What is expected => Each line of the data below that holds the word "bien" is to be reported in full.

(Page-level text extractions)
········

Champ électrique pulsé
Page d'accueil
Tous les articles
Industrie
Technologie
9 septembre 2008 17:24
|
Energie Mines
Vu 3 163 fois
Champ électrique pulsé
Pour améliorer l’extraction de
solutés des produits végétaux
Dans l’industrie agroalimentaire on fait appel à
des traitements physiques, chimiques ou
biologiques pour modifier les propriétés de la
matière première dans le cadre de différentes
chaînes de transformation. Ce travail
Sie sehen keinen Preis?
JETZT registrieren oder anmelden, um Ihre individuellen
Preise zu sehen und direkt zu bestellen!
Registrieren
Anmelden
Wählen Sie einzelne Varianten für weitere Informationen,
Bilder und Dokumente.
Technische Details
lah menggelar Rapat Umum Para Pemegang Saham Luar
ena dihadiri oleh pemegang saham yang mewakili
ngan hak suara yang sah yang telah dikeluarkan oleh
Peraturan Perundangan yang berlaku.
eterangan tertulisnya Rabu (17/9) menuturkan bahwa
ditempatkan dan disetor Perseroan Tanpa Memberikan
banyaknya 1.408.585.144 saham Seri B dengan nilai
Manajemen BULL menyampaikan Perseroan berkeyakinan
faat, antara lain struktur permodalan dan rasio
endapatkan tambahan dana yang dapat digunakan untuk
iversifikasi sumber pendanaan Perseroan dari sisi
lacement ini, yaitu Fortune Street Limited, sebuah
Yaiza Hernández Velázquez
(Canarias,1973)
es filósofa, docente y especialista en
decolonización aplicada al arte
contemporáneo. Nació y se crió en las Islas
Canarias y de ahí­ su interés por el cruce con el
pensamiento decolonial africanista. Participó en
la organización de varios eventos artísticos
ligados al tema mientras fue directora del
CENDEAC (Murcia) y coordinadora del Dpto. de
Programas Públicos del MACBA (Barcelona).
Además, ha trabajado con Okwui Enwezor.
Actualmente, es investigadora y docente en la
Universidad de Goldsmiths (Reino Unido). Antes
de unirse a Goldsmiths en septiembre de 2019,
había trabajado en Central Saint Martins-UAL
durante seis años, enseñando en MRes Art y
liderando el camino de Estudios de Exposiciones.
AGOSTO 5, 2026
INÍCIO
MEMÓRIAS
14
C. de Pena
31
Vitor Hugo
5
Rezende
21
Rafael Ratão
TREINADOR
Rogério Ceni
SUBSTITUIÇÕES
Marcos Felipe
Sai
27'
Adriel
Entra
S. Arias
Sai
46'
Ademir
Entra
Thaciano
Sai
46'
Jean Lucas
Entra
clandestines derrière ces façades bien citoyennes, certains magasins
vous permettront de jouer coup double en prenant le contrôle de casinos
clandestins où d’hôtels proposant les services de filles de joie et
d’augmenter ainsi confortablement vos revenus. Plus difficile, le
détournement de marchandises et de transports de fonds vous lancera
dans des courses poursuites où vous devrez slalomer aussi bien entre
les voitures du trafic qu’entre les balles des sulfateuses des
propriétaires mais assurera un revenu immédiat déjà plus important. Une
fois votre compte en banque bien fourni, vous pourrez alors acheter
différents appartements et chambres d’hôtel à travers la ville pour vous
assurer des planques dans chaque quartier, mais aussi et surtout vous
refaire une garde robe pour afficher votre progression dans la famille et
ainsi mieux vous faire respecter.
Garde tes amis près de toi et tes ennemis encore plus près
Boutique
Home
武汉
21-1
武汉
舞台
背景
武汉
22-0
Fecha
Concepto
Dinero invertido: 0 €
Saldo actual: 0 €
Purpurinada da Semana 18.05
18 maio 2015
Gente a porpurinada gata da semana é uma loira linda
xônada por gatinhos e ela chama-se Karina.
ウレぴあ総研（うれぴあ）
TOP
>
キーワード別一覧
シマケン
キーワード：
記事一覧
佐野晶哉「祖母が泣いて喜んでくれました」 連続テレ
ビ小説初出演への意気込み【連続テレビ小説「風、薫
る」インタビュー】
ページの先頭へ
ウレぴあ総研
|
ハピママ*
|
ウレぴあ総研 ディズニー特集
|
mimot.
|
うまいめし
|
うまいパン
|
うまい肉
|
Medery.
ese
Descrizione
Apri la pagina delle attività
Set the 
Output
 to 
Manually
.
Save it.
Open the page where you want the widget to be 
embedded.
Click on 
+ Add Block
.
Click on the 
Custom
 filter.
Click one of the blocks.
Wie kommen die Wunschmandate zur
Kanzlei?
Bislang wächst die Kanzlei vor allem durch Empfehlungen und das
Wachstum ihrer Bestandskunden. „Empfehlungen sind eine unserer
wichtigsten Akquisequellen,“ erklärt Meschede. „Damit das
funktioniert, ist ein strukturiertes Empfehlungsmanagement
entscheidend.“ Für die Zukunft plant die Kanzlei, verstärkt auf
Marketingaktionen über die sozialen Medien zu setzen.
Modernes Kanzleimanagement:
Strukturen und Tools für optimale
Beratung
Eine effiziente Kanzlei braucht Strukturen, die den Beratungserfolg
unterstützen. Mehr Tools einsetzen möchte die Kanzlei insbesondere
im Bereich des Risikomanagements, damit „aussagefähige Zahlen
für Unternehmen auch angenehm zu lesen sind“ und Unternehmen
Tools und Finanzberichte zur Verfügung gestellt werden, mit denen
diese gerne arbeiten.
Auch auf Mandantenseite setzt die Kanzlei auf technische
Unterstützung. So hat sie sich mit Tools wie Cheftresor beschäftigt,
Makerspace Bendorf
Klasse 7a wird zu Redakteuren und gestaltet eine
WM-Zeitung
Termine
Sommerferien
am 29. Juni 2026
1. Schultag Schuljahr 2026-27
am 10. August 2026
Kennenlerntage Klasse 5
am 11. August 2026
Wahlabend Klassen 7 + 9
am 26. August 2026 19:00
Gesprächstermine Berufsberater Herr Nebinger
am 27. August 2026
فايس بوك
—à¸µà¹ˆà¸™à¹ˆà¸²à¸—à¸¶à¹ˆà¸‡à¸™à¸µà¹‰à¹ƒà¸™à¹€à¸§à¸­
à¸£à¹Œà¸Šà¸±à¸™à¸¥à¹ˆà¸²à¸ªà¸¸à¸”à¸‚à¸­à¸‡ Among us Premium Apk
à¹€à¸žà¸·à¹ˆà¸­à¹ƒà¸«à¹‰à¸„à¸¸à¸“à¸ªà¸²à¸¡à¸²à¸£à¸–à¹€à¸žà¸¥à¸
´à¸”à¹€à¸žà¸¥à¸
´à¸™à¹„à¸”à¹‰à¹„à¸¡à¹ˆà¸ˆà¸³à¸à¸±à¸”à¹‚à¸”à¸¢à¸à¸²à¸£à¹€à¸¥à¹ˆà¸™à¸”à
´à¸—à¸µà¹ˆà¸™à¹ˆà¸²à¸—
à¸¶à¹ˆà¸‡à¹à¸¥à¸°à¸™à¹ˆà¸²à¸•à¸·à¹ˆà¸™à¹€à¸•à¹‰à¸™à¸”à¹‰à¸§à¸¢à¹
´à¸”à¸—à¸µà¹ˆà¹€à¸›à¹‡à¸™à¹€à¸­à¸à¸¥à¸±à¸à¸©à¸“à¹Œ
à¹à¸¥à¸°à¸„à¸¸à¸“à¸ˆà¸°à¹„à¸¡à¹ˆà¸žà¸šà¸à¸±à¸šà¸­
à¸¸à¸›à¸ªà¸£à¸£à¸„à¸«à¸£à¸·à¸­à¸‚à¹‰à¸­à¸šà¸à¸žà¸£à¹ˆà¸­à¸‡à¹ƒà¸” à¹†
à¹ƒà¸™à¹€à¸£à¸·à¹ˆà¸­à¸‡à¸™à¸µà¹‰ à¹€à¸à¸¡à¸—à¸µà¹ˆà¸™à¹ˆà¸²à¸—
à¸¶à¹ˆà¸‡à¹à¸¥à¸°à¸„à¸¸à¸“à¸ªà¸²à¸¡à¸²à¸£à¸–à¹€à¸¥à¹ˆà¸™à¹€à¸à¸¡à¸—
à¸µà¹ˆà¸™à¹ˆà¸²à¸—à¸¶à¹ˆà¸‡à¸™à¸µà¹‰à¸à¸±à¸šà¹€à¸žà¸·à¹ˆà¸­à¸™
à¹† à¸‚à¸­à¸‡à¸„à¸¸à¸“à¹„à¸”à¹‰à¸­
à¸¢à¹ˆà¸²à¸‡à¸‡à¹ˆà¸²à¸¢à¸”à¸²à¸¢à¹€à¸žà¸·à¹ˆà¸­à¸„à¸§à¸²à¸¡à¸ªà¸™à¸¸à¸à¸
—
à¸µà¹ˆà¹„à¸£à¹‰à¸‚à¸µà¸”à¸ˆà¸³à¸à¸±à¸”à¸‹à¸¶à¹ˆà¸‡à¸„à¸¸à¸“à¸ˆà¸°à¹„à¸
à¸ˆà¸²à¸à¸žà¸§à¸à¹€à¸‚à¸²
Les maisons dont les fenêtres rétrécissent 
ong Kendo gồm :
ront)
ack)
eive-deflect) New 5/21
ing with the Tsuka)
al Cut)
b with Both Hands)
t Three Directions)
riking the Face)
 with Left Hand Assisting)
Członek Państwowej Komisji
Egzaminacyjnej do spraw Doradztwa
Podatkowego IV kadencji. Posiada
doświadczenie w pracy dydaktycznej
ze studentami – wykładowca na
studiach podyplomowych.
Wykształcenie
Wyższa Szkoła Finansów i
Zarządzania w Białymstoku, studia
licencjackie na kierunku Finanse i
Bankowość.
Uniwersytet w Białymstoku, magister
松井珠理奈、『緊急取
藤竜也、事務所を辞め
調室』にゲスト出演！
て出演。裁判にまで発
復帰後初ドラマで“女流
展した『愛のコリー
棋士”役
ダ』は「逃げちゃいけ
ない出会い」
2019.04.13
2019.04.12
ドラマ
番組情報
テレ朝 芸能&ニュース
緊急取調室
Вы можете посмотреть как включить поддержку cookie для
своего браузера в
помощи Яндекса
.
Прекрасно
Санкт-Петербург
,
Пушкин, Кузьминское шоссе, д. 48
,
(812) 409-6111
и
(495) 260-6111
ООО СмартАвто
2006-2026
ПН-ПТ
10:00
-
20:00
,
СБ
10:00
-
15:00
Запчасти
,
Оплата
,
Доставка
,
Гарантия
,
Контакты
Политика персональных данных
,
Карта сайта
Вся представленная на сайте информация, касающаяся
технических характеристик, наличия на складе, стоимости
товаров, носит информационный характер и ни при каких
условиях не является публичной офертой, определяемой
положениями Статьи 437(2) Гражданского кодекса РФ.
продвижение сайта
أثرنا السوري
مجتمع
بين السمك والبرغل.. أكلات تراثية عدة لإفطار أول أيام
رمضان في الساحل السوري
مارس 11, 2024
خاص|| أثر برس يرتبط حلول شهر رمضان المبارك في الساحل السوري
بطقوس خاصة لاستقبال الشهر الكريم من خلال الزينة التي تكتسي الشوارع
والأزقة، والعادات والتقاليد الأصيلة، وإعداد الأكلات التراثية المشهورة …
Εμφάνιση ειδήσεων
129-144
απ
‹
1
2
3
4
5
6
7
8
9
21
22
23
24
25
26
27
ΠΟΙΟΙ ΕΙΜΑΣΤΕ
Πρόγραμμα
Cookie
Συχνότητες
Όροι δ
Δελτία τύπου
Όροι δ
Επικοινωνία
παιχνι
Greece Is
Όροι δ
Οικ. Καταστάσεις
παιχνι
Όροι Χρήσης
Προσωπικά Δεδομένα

········

Written response =>
clandestines derrière ces façades bien citoyennes, certains magasins
dans des courses poursuites où vous devrez slalomer aussi bien entre
fois votre compte en banque bien fourni, vous pourrez alors acheter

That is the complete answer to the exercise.